§ **Instructions for the task**
From the listing below, output the lines between the one with "Table 1. Composition" and the one with "Figure 2. Configuations of Σ and Σ", including those two, and nothing else. Pictures are not copied.

§ **Task inputs**
● ● ● ● ● ● ●

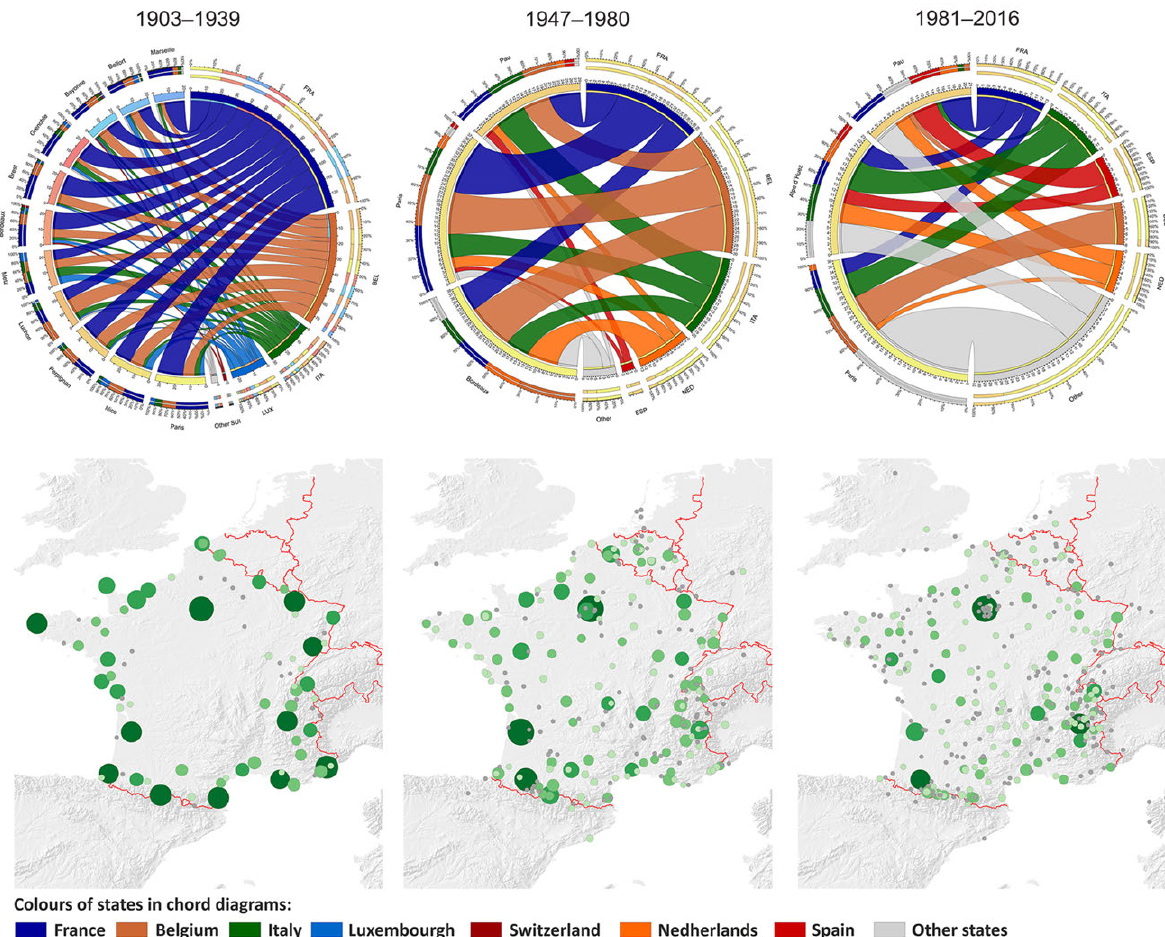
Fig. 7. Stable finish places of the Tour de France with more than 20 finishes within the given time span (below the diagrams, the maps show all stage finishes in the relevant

● ● ● ● ● ● ●

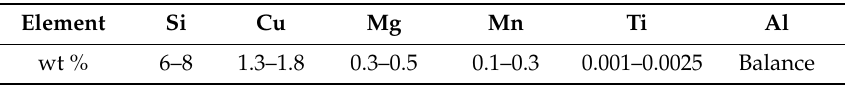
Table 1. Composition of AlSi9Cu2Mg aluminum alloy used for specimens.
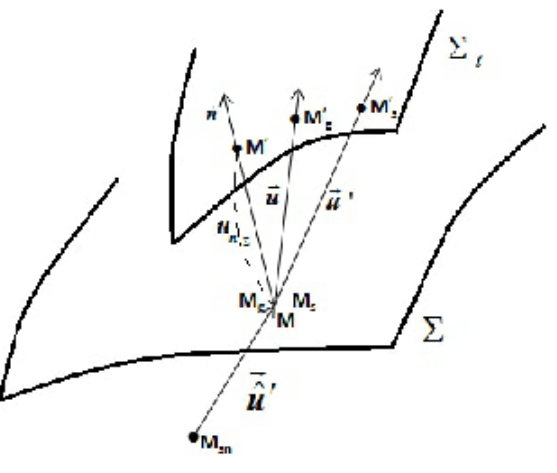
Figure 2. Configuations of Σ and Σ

● ● ● ● ● ● ●

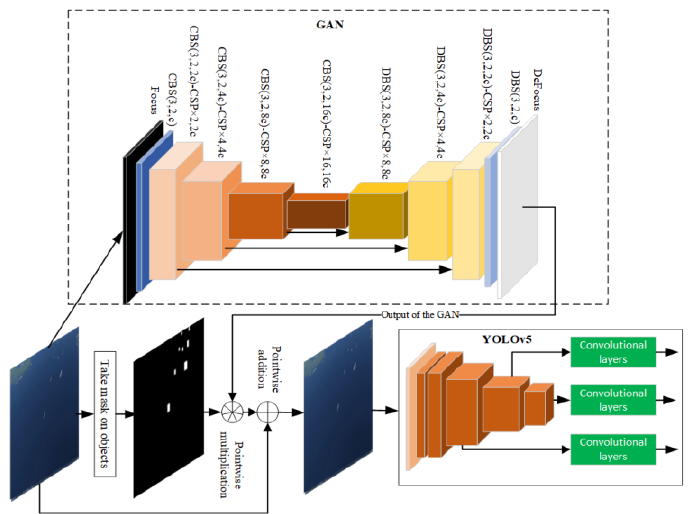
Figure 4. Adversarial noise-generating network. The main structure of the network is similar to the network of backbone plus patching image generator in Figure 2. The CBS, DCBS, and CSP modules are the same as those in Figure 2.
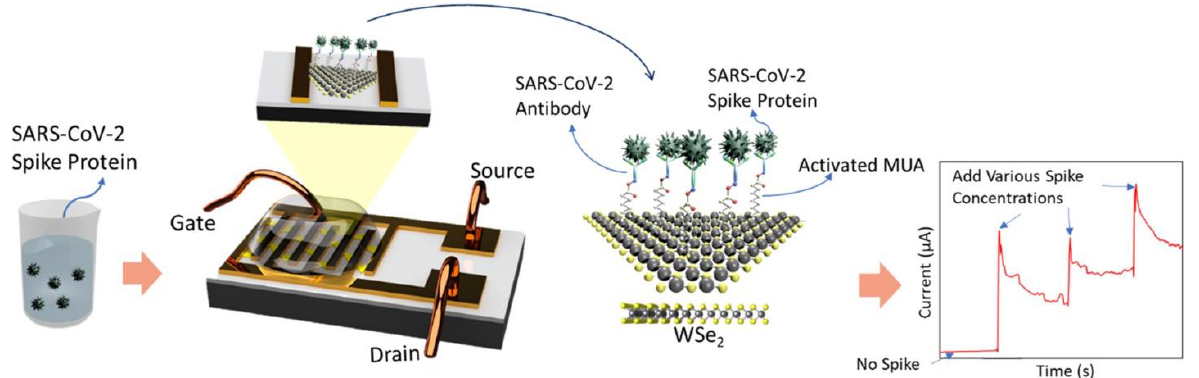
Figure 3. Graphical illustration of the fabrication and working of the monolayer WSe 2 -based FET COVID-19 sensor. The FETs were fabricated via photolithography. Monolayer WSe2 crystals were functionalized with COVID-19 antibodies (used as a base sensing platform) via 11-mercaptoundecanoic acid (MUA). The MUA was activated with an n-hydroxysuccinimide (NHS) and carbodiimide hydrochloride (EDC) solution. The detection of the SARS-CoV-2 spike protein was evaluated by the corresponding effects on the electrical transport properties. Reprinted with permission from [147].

● ● ● ● ● ● ●

§ **Written solution**
Table 1. Composition of AlSi9Cu2Mg aluminum alloy used for specimens.
Figure 2. Configuations of Σ and Σ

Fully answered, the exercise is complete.